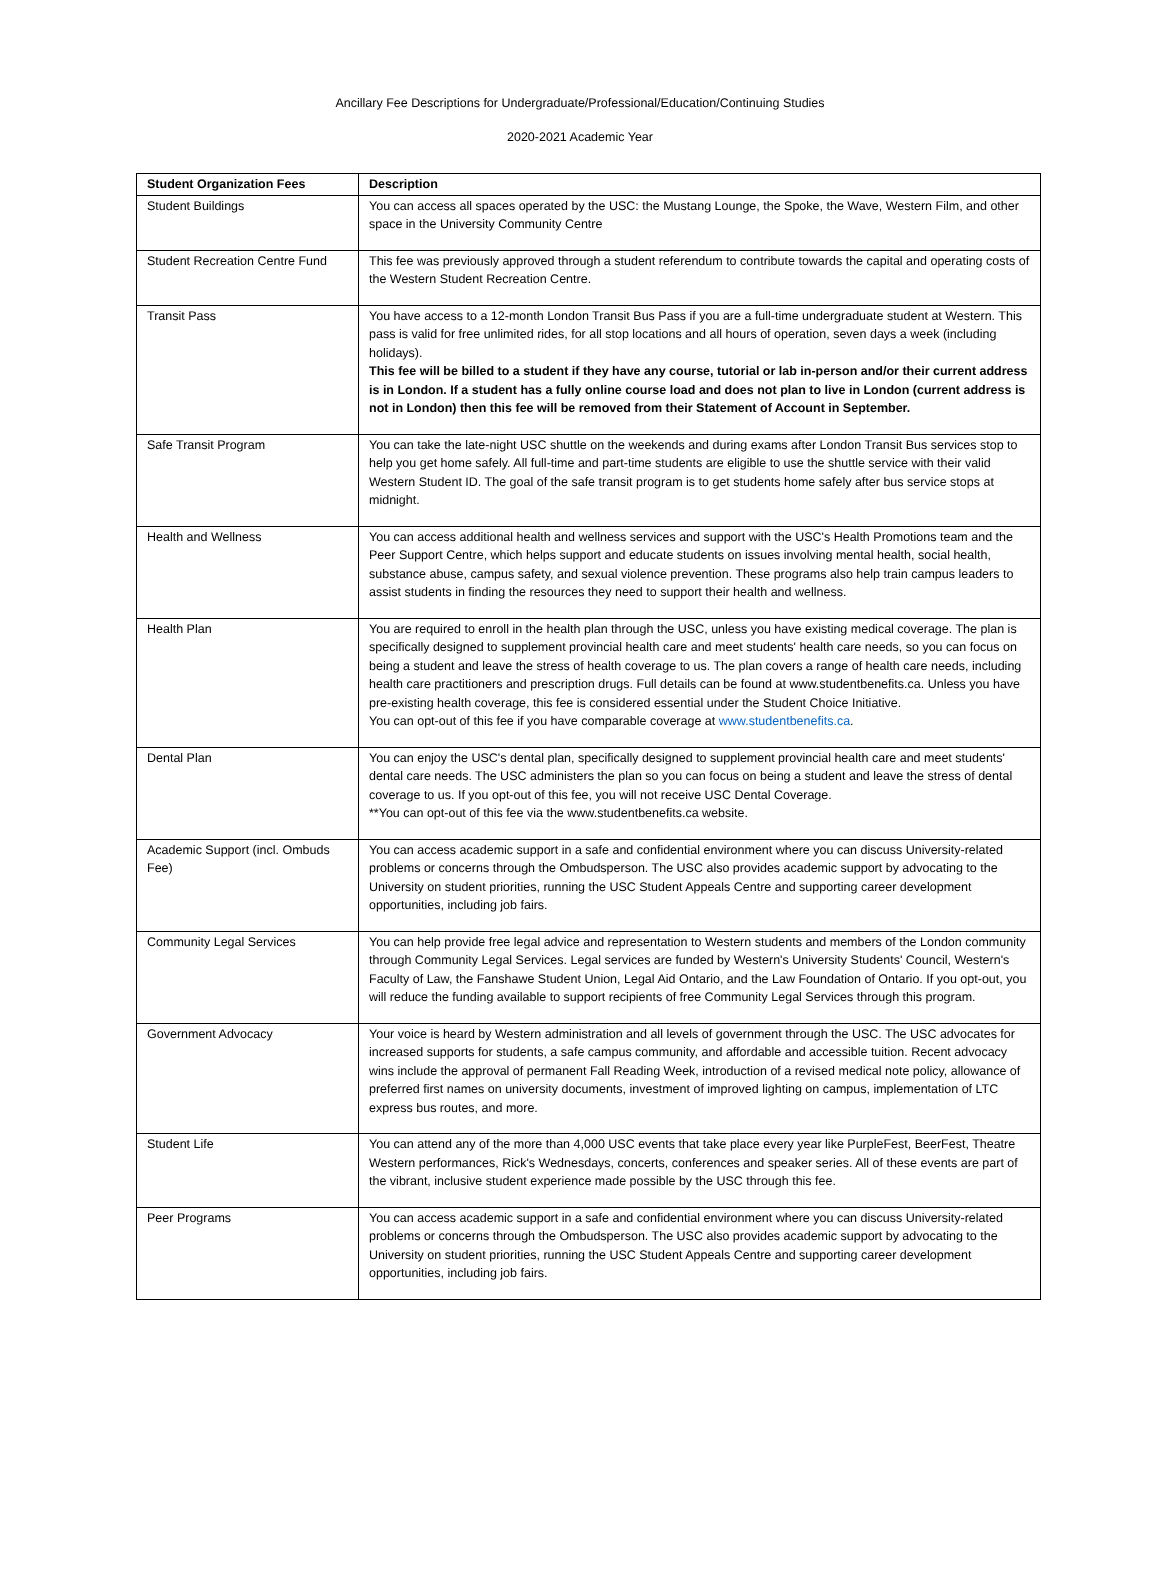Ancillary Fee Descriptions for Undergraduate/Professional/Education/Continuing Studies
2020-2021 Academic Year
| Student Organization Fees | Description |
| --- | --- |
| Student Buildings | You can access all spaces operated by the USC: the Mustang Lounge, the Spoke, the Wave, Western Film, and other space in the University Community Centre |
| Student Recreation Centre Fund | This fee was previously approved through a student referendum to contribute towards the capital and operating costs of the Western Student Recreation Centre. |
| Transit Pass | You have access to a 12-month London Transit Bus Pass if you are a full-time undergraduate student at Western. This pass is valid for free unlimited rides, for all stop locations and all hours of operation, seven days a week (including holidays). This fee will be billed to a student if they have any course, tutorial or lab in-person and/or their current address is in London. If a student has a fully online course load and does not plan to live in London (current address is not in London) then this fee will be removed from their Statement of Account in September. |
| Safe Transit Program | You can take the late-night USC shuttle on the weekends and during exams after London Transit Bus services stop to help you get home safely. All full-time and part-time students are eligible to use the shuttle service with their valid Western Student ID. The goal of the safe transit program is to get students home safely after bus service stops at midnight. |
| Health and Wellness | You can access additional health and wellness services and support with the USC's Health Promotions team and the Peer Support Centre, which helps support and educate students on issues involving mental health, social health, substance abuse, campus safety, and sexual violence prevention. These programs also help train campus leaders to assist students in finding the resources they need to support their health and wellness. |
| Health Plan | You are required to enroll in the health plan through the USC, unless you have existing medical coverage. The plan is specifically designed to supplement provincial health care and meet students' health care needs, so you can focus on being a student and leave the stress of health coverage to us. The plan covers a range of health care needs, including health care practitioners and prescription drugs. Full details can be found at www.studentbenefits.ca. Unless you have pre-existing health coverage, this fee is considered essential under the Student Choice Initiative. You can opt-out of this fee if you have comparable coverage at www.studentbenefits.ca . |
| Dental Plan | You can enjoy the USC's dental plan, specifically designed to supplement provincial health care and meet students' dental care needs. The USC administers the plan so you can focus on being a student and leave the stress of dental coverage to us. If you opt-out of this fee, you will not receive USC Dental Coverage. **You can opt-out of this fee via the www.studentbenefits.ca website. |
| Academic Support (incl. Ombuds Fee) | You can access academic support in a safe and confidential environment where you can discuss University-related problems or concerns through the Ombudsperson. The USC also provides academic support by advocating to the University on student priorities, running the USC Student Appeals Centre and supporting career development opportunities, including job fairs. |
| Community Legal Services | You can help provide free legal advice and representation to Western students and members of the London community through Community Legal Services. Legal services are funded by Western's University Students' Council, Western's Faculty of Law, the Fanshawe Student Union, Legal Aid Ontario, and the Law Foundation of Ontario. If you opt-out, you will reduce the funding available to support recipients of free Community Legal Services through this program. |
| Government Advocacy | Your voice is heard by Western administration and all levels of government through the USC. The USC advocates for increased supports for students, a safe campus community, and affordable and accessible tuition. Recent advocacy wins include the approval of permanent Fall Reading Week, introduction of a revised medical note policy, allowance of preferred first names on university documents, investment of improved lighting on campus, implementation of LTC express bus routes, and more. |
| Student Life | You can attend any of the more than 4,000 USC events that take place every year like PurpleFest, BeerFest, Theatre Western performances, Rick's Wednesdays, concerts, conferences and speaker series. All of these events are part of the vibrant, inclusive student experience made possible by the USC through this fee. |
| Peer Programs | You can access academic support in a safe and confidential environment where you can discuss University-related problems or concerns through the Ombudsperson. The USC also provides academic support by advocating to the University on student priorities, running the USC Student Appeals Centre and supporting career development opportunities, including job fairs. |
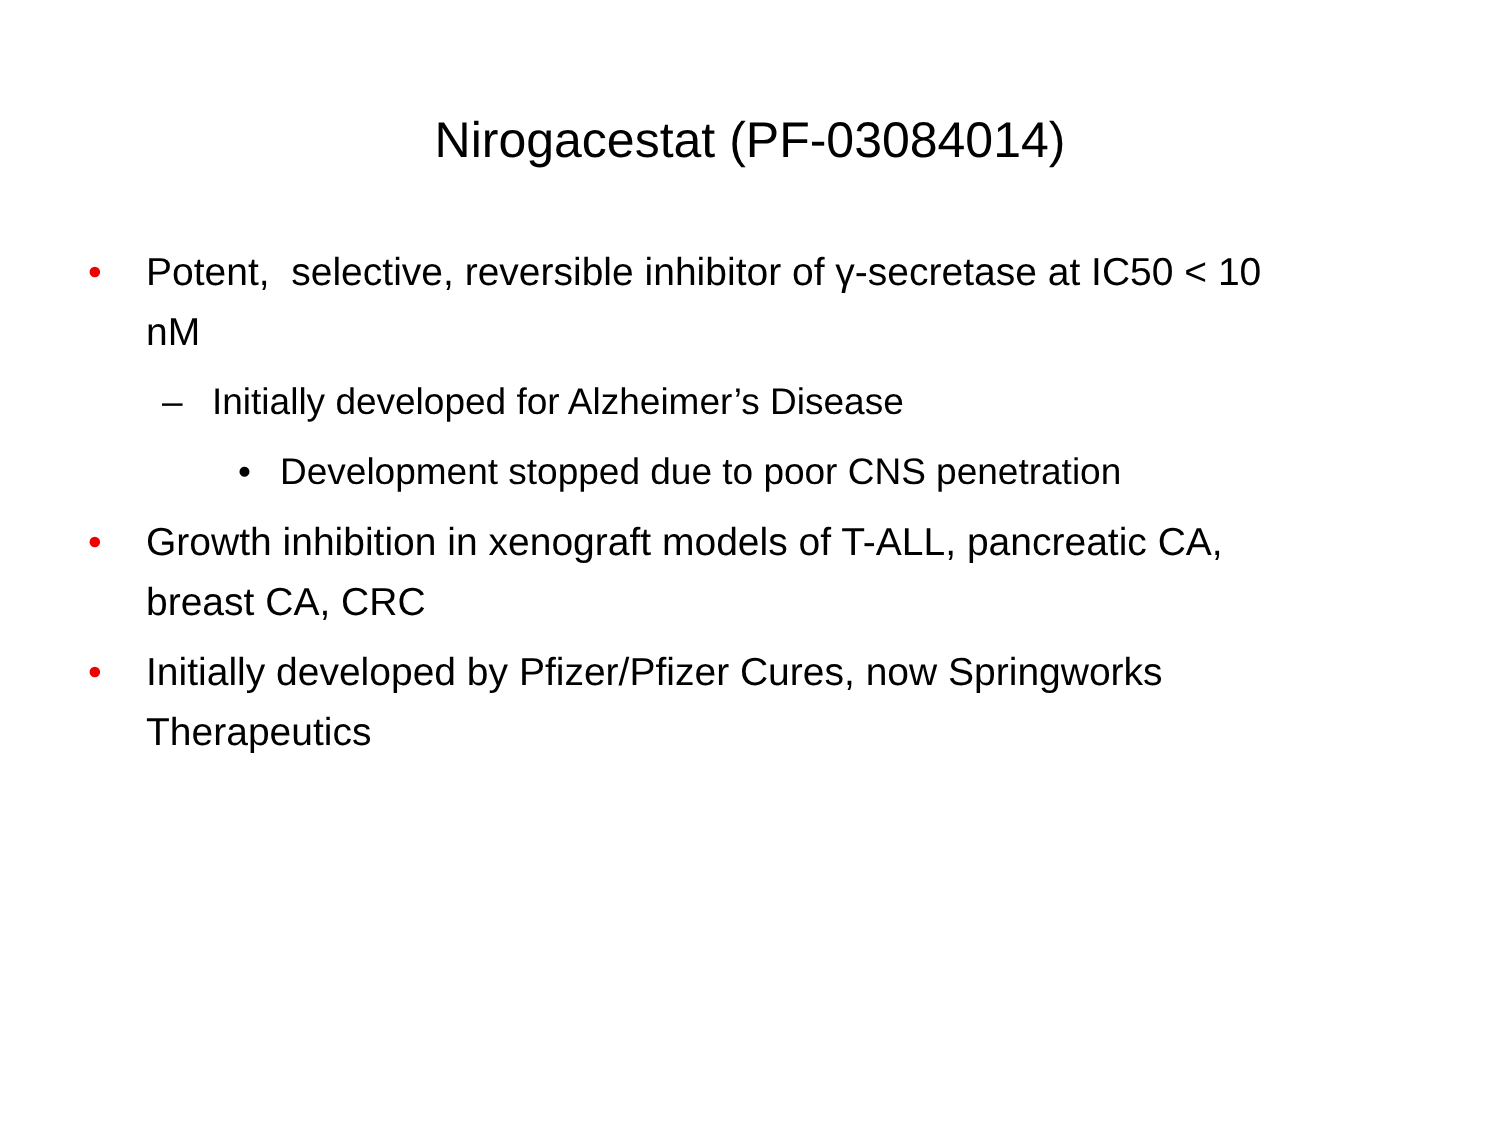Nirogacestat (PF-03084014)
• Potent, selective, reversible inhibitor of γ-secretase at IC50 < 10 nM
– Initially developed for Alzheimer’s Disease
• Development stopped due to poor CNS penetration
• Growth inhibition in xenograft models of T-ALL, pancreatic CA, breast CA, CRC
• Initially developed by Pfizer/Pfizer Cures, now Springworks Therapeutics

# PROBLEM DESCRIPTION:
Return, unchanged, the lines from the first line of the material through the line that holds "and wellness. |", inclusive, omitting pictures.

# ANSWER TO THIS PROBLEM:
Ancillary Fee Descriptions for Undergraduate/Professional/Education/Continuing Studies
2020-2021 Academic Year
| Student Organization Fees | Description |
| --- | --- |
| Student Buildings | You can access all spaces operated by the USC: the Mustang Lounge, the Spoke, the Wave, Western Film, and other space in the University Community Centre |
| Student Recreation Centre Fund | This fee was previously approved through a student referendum to contribute towards the capital and operating costs of the Western Student Recreation Centre. |
| Transit Pass | You have access to a 12-month London Transit Bus Pass if you are a full-time undergraduate student at Western. This pass is valid for free unlimited rides, for all stop locations and all hours of operation, seven days a week (including holidays). This fee will be billed to a student if they have any course, tutorial or lab in-person and/or their current address is in London. If a student has a fully online course load and does not plan to live in London (current address is not in London) then this fee will be removed from their Statement of Account in September. |
| Safe Transit Program | You can take the late-night USC shuttle on the weekends and during exams after London Transit Bus services stop to help you get home safely. All full-time and part-time students are eligible to use the shuttle service with their valid Western Student ID. The goal of the safe transit program is to get students home safely after bus service stops at midnight. |
| Health and Wellness | You can access additional health and wellness services and support with the USC's Health Promotions team and the Peer Support Centre, which helps support and educate students on issues involving mental health, social health, substance abuse, campus safety, and sexual violence prevention. These programs also help train campus leaders to assist students in finding the resources they need to support their health and wellness. |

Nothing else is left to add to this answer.